1. The bluebird card as chosen, which contained the £20 Amazon voucher (as well as an allusion to pp. 71-73 of Gene Brewer's novel K-PAX, where 'the bluebird of happiness' makes its appearance). (Wording of card and voucher [of which there may be one, if the old film-stock permits] to follow...)

2. The Rutles on DVD from me, as I had seen it in Fulham Broadway's Virgin® - whilst I was biding my time - at a knock-down price (along with Dirty Harry, which, likewise on impulse, I kept for myself).

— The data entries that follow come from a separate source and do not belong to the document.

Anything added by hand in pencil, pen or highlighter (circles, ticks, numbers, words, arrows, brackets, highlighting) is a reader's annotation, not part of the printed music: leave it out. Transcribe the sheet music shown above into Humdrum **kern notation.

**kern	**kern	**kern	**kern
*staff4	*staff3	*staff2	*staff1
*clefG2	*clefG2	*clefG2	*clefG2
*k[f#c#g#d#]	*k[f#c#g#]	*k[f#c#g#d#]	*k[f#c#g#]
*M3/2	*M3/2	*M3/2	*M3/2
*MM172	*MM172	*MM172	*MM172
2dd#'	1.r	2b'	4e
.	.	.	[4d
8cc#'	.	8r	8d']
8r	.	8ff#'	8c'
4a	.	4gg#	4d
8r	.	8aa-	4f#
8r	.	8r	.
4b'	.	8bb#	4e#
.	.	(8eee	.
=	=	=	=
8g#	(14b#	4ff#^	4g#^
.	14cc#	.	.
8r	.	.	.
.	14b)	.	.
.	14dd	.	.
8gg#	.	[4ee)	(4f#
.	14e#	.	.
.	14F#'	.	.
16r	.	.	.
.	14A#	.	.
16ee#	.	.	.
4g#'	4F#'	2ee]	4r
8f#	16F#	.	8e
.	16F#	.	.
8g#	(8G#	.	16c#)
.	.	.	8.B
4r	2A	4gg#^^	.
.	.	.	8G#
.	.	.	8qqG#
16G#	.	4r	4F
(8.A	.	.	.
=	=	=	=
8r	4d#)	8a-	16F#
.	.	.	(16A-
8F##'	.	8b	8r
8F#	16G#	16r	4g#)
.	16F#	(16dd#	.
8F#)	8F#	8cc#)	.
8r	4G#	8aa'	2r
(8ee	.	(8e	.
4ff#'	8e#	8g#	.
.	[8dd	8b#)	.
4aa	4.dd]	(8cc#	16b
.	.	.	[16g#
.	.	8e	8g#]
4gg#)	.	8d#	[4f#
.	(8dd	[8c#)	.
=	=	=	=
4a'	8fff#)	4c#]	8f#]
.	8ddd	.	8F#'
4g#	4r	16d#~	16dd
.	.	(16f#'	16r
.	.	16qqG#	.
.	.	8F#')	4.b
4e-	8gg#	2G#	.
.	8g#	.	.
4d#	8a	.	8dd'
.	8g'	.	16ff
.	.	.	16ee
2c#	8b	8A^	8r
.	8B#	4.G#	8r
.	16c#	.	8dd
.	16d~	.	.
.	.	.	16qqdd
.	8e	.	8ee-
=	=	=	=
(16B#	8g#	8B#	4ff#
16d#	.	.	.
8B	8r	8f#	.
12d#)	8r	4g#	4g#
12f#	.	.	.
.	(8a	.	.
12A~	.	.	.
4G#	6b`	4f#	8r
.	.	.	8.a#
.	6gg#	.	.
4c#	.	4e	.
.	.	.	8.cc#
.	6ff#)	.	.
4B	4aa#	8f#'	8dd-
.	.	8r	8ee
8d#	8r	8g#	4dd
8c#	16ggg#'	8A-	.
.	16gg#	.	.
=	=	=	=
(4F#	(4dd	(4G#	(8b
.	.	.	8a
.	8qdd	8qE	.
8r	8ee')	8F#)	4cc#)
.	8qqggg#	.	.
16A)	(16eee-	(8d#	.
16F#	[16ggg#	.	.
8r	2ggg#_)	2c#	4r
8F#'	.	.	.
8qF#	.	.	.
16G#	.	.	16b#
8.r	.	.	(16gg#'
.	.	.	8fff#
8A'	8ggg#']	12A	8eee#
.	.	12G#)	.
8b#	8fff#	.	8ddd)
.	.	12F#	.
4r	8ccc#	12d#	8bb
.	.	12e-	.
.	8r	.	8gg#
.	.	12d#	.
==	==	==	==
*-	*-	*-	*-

3. The attendance of a gentleman with a laptop who was doing a MORI poll when I arrived, but who obligingly allowed Russ to sign Her Name Was Lola and The Bat Tattoo for me, as well as adding the injunction 'BE STRANGE!' to my already signed copy of Fremder (on the basis that I sought words suitable to its impending re-reading). Let it be said that I have been VERY STRANGE to-day, mostly before I was encouraged to do so, which turned Russ' words into a sort of blessing or benediction on what happened, as well as a sanction for future strangenesses...

4. Sundry phone calls from family members who were busily rehearsing their renditions of the usual birthday song for when he should be free to hear them.

5. A copy (inscribed for him by me) of Italy, My Italy (or Italy! Italy! Italy!), that well-known compendium compiled by Thomas M. Phear PhD (with the assistance of Dr Pauline Sentence) - Belston Night Works, 1997 (0 907795 91 9).

I think that the list is properly concluded, save to say that Russ took all that was offered in good spirits and stead, and wished his best to The Kraken one and all, leaving me to go on my merry way to The Pelican for (what turned out to be) a less-than-Hobanesque, yet still SA4QE-oriented, few drinks, soup and Caesar® salad...

It was, though, a shame only to have the company of Nicole's apologies and Steve's bid at bi-location - unless there were other Hobanites there whom I failed to detect (but I don't really think so). Heigh-ho for the SA4QE drink! (Needless to say, I downed a Laphroaig® for the benefit of and in honour of the absent (and refused to-day's ever-present offer of the abomination of ice).)